2. Aux termes de l'article 20 de la loi susvisée du 10 juillet 1991 : " Dans les cas d'urgence sous réserve de l'appréciation des règles relatives aux commissions ou désignations d'office, l'admission provisoire à l'aide juridictionnelle peut être prononcée soit par le président du bureau ou de la section compétente du bureau d'aide juridictionnelle, soit par la juridiction compétente ou son président ". Il y a lieu, en application de ces dispositions, d'admettre provisoirement M. A au bénéfice de l'aide juridictionnelle totale.

Sur les conclusions à fin d'annulation :

En ce qui concerne les moyens communs aux décisions attaquées :

3. En premier lieu, par un arrêté du 4 avril 2024, publié le même jour au recueil n° 126 des actes administratifs de la préfecture, le préfet du Nord a donné délégation à Mme C, attachée d'administration de l'Etat, adjointe à la cheffe du bureau de la lutte contre l'immigration irrégulière, signataire de l'arrêté en litige, à effet de signer notamment les décisions attaquées. Par suite, les moyens tirés de l'incompétence de la signataire des décisions querellées manquent en fait et doivent donc être écartés.

4. En deuxième lieu, le préfet du Nord énonce avec suffisamment de précisions les considérations de fait et de droit sur lesquelles il fonde les décisions attaquées. Par suite, les moyens, tirés de l'insuffisante motivation des décisions attaquées, ne peuvent être accueillis.

5. En dernier lieu, M. A soutient que les décisions attaquées sont empreintes de vice de procédure. Toutefois, ces moyens, qui ne sont étayés d'aucun élément de fait ou de droit, ne sont pas assortis des précisions suffisantes permettant au juge d'en apprécier le bien-fondé.

En ce qui concerne les autres moyens dirigés contre les obligations de quitter le territoire français :

6. En premier lieu, il ne ressort pas des termes de la décision attaquée que le préfet du Nord ne se serait pas livré, ainsi que se borne à l'alléguer M. A, à un examen sérieux de son dossier.
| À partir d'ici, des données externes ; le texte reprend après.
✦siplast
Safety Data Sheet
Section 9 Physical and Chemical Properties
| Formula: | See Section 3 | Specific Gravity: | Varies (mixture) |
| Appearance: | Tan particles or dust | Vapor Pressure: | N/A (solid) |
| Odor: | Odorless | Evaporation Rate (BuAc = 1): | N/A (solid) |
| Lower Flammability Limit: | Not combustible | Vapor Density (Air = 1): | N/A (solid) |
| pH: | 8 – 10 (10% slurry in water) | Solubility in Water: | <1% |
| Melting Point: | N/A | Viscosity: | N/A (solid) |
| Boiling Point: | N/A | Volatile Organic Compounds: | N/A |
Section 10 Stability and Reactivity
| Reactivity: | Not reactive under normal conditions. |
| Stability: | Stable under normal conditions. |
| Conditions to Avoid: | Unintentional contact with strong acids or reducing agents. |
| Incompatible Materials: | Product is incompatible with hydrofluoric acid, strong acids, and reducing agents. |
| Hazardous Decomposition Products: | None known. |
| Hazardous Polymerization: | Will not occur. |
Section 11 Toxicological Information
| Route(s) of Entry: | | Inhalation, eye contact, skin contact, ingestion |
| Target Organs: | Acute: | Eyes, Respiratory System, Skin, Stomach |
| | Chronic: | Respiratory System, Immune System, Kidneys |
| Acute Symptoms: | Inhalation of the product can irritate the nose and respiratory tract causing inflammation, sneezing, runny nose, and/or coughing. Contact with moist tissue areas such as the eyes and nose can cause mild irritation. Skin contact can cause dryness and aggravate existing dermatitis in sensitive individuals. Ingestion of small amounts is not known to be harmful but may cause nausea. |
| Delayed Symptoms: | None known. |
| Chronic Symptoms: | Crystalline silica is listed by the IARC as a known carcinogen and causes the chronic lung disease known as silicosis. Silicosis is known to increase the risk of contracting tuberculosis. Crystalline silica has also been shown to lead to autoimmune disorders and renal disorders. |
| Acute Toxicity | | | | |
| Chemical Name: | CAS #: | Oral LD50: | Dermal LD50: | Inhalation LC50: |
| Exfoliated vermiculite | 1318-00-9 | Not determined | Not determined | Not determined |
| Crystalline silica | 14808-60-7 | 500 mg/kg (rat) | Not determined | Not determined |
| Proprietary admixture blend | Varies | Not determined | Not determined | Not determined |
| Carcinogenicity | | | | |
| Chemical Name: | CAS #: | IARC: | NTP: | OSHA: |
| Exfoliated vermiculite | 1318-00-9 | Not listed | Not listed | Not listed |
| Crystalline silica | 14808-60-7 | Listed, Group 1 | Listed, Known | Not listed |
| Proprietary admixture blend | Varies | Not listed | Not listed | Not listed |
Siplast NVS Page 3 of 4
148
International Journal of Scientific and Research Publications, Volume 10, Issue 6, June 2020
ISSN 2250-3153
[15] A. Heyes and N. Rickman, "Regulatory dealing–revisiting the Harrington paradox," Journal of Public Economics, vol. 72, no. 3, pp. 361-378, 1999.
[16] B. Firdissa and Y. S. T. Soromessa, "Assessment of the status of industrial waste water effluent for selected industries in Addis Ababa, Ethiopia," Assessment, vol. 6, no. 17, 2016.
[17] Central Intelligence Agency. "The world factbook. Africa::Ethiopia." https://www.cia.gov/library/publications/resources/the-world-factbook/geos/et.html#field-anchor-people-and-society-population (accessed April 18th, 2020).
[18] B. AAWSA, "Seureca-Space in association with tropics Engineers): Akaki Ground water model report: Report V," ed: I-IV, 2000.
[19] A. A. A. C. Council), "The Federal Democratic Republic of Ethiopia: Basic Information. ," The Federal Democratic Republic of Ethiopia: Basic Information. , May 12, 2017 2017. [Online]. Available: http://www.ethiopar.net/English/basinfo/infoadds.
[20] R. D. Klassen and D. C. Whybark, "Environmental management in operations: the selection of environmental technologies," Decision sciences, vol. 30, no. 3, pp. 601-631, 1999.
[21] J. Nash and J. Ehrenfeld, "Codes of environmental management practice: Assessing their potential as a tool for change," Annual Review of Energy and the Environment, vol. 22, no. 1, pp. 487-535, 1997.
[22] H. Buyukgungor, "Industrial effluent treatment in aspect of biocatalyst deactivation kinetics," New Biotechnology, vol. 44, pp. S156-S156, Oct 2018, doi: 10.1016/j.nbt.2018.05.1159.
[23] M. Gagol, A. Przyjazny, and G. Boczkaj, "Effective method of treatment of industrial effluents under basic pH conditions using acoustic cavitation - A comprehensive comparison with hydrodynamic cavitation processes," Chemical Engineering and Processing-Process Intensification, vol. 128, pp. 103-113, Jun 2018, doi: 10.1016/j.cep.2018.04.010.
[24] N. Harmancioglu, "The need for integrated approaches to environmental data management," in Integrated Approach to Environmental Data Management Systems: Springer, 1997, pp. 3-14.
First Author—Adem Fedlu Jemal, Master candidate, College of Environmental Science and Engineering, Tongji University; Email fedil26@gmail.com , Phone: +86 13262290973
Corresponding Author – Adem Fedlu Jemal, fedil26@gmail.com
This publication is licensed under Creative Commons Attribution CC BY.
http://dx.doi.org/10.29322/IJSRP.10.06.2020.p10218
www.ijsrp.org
En effet, tous les éléments propres à sa situation personnelle correspondent aux éléments dont il a fait état lors de son audition par les services de police. Ce moyen, qui s'apprécie au vu des éléments dont disposait l'administration au jour d'édiction de sa décision, ne pourra donc qu'être écarté.

7. En deuxième lieu, il ressort des termes de l'arrêté attaqué que le préfet du Nord a tenu compte de la durée de présence de M. A sur le territoire français, de la nature et de l'ancienneté de ses liens avec la France et a implicitement considéré, à bon droit pour les mêmes raisons que celles mentionnées au point 12 du présent jugement, qu'il ne faisait valoir, compte tenu de son état de santé, aucune circonstance humanitaire pouvant justifier un droit au séjour. Il suit de là que le moyen, tiré de ce que le préfet du Nord aurait méconnu les dispositions de l'article L. 613-1 du code de l'entrée et du séjour des étrangers et du droit d'asile, doit être écarté.

8. En troisième lieu, M. A, qui n'a pas sollicité de titre de séjour et dont l'obligation de quitter le territoire français n'est pas fondé sur une décision de refus de séjour, ne saurait utilement soutenir que la décision attaquée serait entachée, par la voie de l'exception, d'une illégalité.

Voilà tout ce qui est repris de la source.